§ Istruzioni di lavoro:
1. Nel brano sull'esercito jugoslavo su Facebook, da dove scrive Dragiša?
2. Riscrivi dal brano sull'esercito jugoslavo su Facebook il passo che va da "L’esercito della Jugoslavia" fino a "Grocka, vicino Belgrado.", incluse queste ultime parole.

§ Brano di lettura:
※
L’esercito della Jugoslavia si ricostituisce su Facebook
BELGRADO. «Capljina 1981, scaglione di ottobre, non mi ricordo i nomi, aiutatemi» scrive Sasa, dalla Serbia, a corredo di una vecchia foto in bianco e nero che ritrae quattro soldati di leva, sorridenti. «Artiglieri, fatevi vivi», chiede Dragiša, da Grocka, vicino Belgrado.
«Per favore, compagni delle classi 1979-80 di leva a Stip, vi cerco da anni», scrive Mirsada dalla Bosnia. «1968-1969 a Samobor», guardia «81/82 Kuca Cvjeca», alla tomba di Tito, «Poligono C, Osijek, 1991», prima della grande strage, «qualcuno si riconosce?». «Milan Balazic e Cvijetin Mijatovic, fatevi vivi, siamo stati insieme di stanza a Bileca», un altro messaggio.
※
§ Dati:
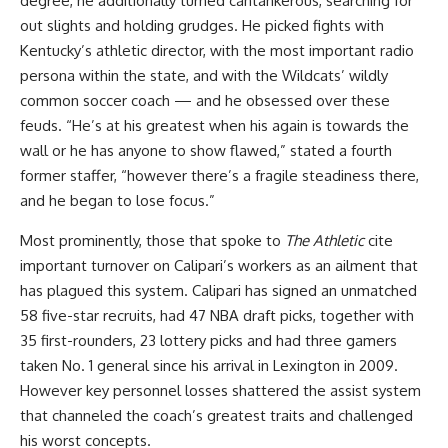
degree, he additionally turned cantankerous, searching for
out slights and holding grudges. He picked fights with
Kentucky’s athletic director, with the most important radio
persona within the state, and with the Wildcats’ wildly
common soccer coach — and he obsessed over these
feuds. “He’s at his greatest when his again is towards the
wall or he has anyone to show flawed,” stated a fourth
former staffer, “however there’s a fragile steadiness there,
and he began to lose focus.”
Most prominently, those that spoke to
The Athletic
cite
important turnover on Calipari’s workers as an ailment that
has plagued this system. Calipari has signed an unmatched
58 five-star recruits, had 47 NBA draft picks, together with
35 first-rounders, 23 lottery picks and had three gamers
taken No. 1 general since his arrival in Lexington in 2009.
However key personnel losses shattered the assist system
that channeled the coach’s greatest traits and challenged
his worst concepts.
※
§ Soluzioni:
1. Da Grocka, vicino Belgrado.

2.
L’esercito della Jugoslavia si ricostituisce su Facebook
BELGRADO. «Capljina 1981, scaglione di ottobre, non mi ricordo i nomi, aiutatemi» scrive Sasa, dalla Serbia, a corredo di una vecchia foto in bianco e nero che ritrae quattro soldati di leva, sorridenti. «Artiglieri, fatevi vivi», chiede Dragiša, da Grocka, vicino Belgrado.